The highly-acclaimed Juno is up for several awards, among them Oscar nominations for Best Picture, Director, Actress and Writing—the very same categories it occupies as a nominee in the Independent Spirit Awards. The only honor it deserves is one that doesn’t exist: Phoniest Movie of 2007. The script, by Diablo Cody, is almost as horrendous as its writer’s pen name: none of its characters are remotely believable; instead, they’re just quirkiness incarnate. It’s an unholy marriage of the worst of indie-film snarkiness, “Family Guy”-paced reference slinging, and treacle.

The first third of the movie seems to be a solipsism centered on sixteen-year-old Juno MacGuff (Ellen Page, whose character’s very name is quirky nonsense). The snarky, sharp-tongued teen gets knocked up by Paulie Bleeker (Michael Cera) and decides to give her baby up to an older couple, Mark and Vanessa Loring (Jason Bateman and Jennifer Garner). When she meets the surrogate parents, she’s a fount of bizarre, insensitive comments, mostly aimed at Garner’s consummate yuppie, but they might as well have been directed at Margaret Dumont from an old Marx Brothers movie (although the lines would have been far wittier in that); miraculously, Vanessa doesn’t hear or react to a word of Juno’s “zany” antics.

Juno (art by Erin Nuzzo)

Even worse, Bateman plays an erstwhile grunge rocker, which gives Juno an opportunity to list all of the totally cool music she listens to: a formidable list that includes Patti Smith and The Stooges. The music that’s actually in the movie is neo-folky and somnolent. It reminds me of something Roger Ebert mentioned in his thirtieth anniversary review of The Graduate: the Simon and Garfunkel soundtrack in that film (lauded at the time for being trendy and youthful) now seems “safe”—better suited, therefore, for lackadaisical Benjamin than vampy femme infidel Mrs. Robinson. Juno’s tame score, credited to Mateo Messina, seems more reflective of the eponymous teenager than the musical tastes that Cody feeds her. When Juno exuberantly rolls off her favorite bands, it’s nothing but the filmmakers dropping names in order to pick up some free hipster credibility; the whole movie is artificially cool, and thus, truly, deeply square.
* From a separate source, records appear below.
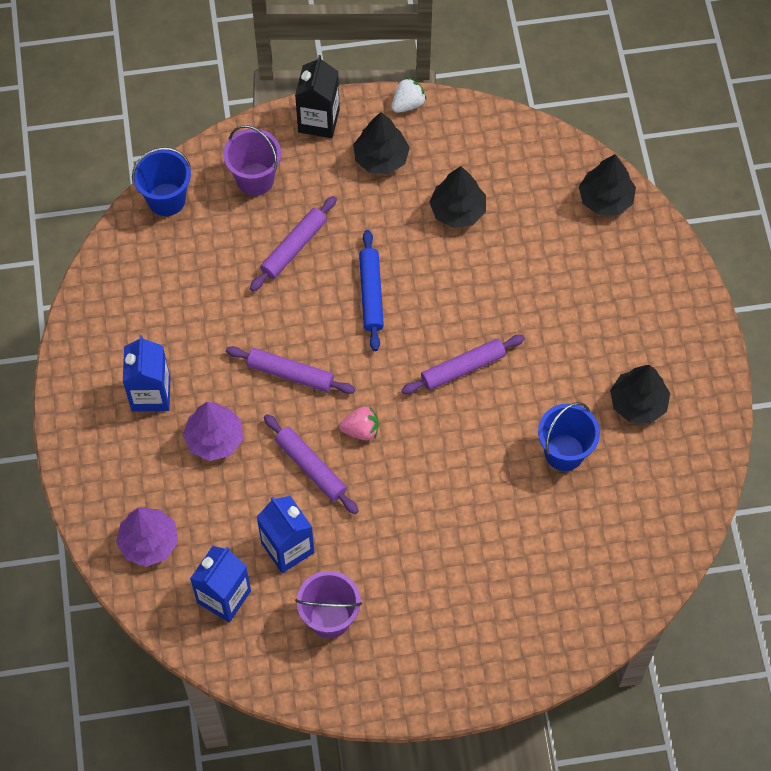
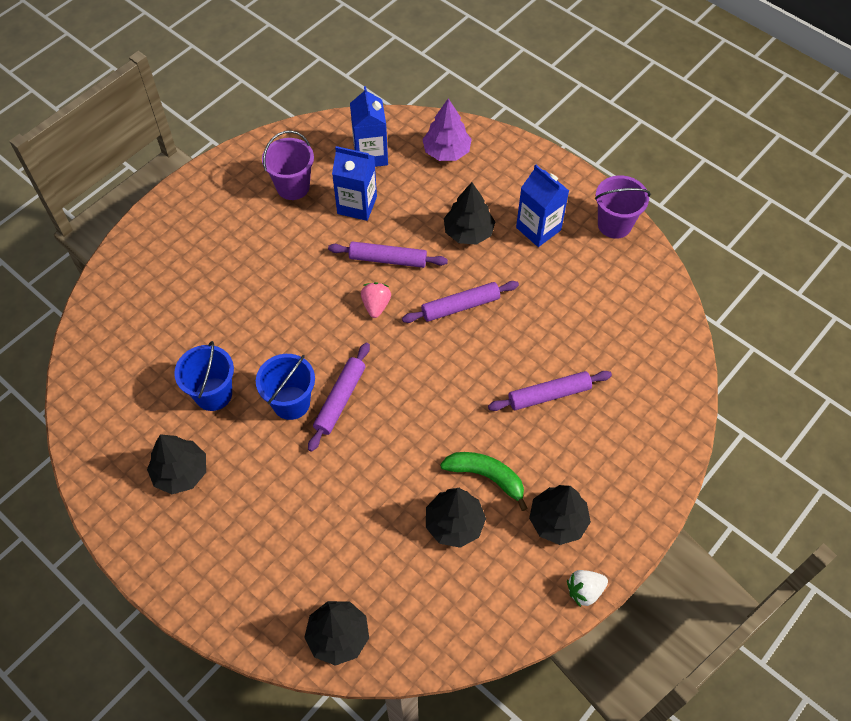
camera: 140 degrees right, 5 degrees down
(166, 199) = (676, 359): blue bucket -> blue bucket (291, 403)
(214, 439) = (468, 232): purple tree -> black tree
(255, 179) = (633, 425): purple bucket -> purple bucket (614, 224)
(294, 247) = (549, 395): purple rolling pin -> purple rolling pin turned 75 degrees clockwise
(318, 120) = (638, 514): black carton -> none
(361, 430) = (376, 305): pink strawberry -> pink strawberry turned 135 degrees clockwise
(371, 294) = (458, 403): blue rolling pin -> none
(403, 224) = (486, 477): none -> green banana
(408, 104) = (584, 591): white strawberry -> white strawberry turned 60 degrees clockwise

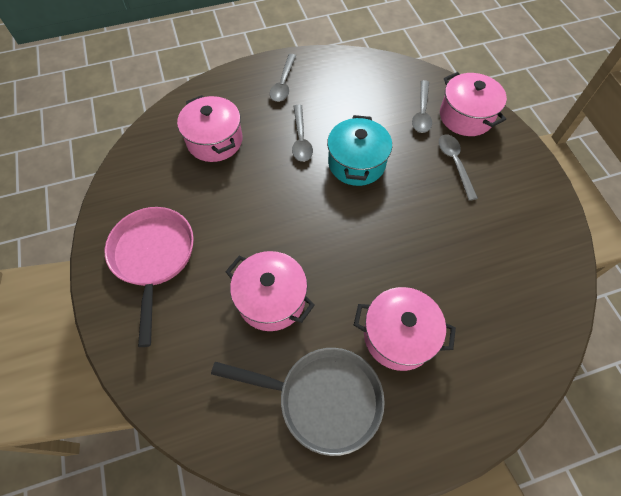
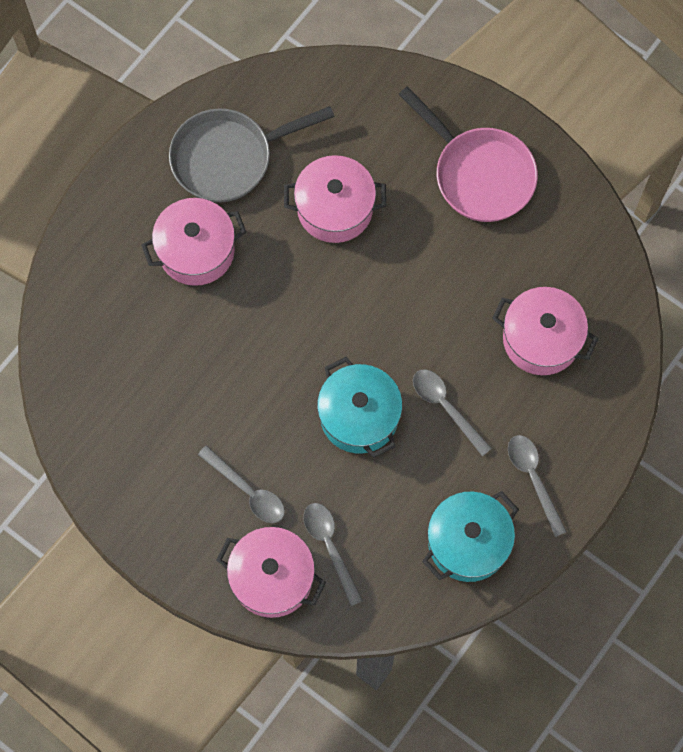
camera: 145 degrees right, 10 degrees up
(343, 77) = (468, 542): none -> turquoise pot

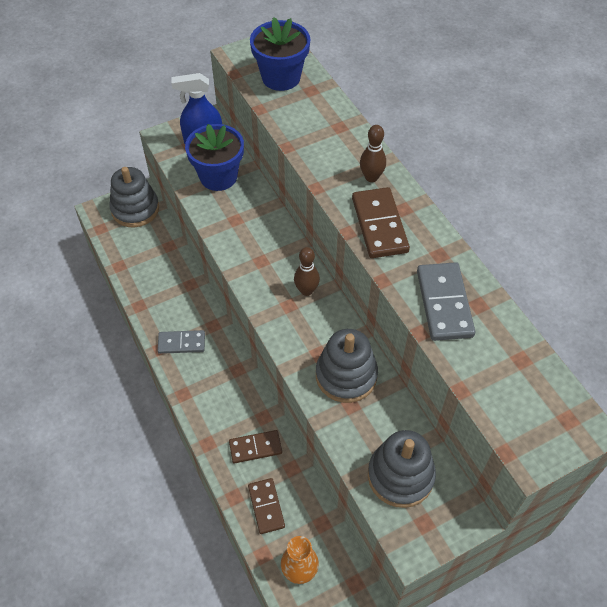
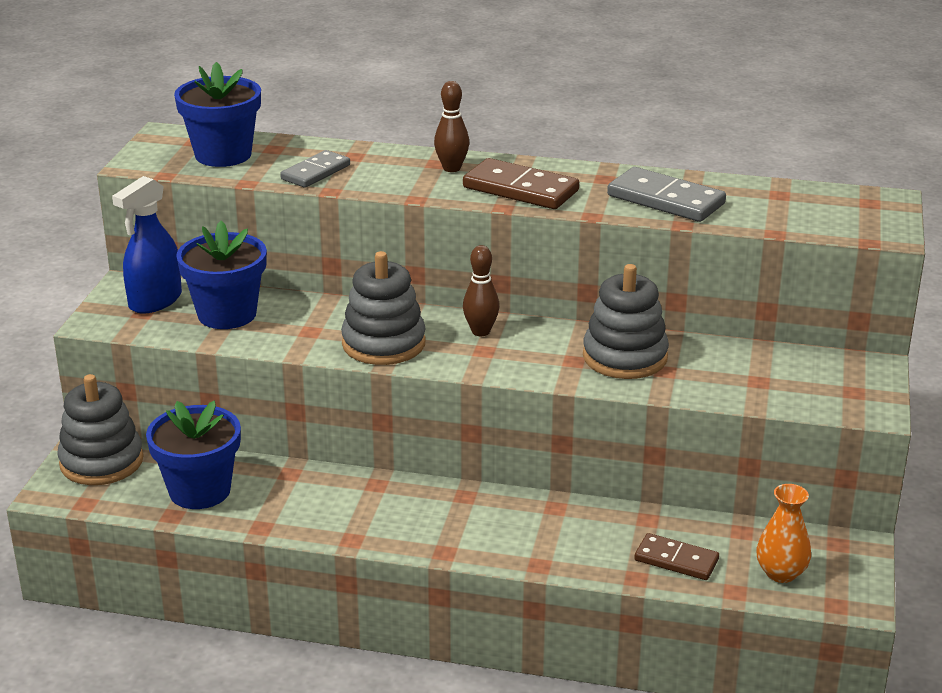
camera: 50 degrees left, 25 degrees down
(146, 261) = (200, 491): none -> blue flower pot
(181, 343) = (368, 519): grey domino -> grey domino (315, 172)
(255, 448) = (589, 532): brown domino -> none
(400, 476) = (785, 380): grey stacking toy -> grey stacking toy (383, 343)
Ironically, the square, “poignant” moments were probably those I liked best, but even the most authentic scene was screwed up by the director, Jason Reitman, whose previous feature, Thank You for Smoking, was a paean to inauthenticity. Vanessa is touching Juno’s baby-swollen gut and talking to her future child, but the scene is set in the middle of a shopping mall. You’d think someone would think it strange to see a thirty-five-year-old woman groping a pregnant sixteen-year-old’s stomach.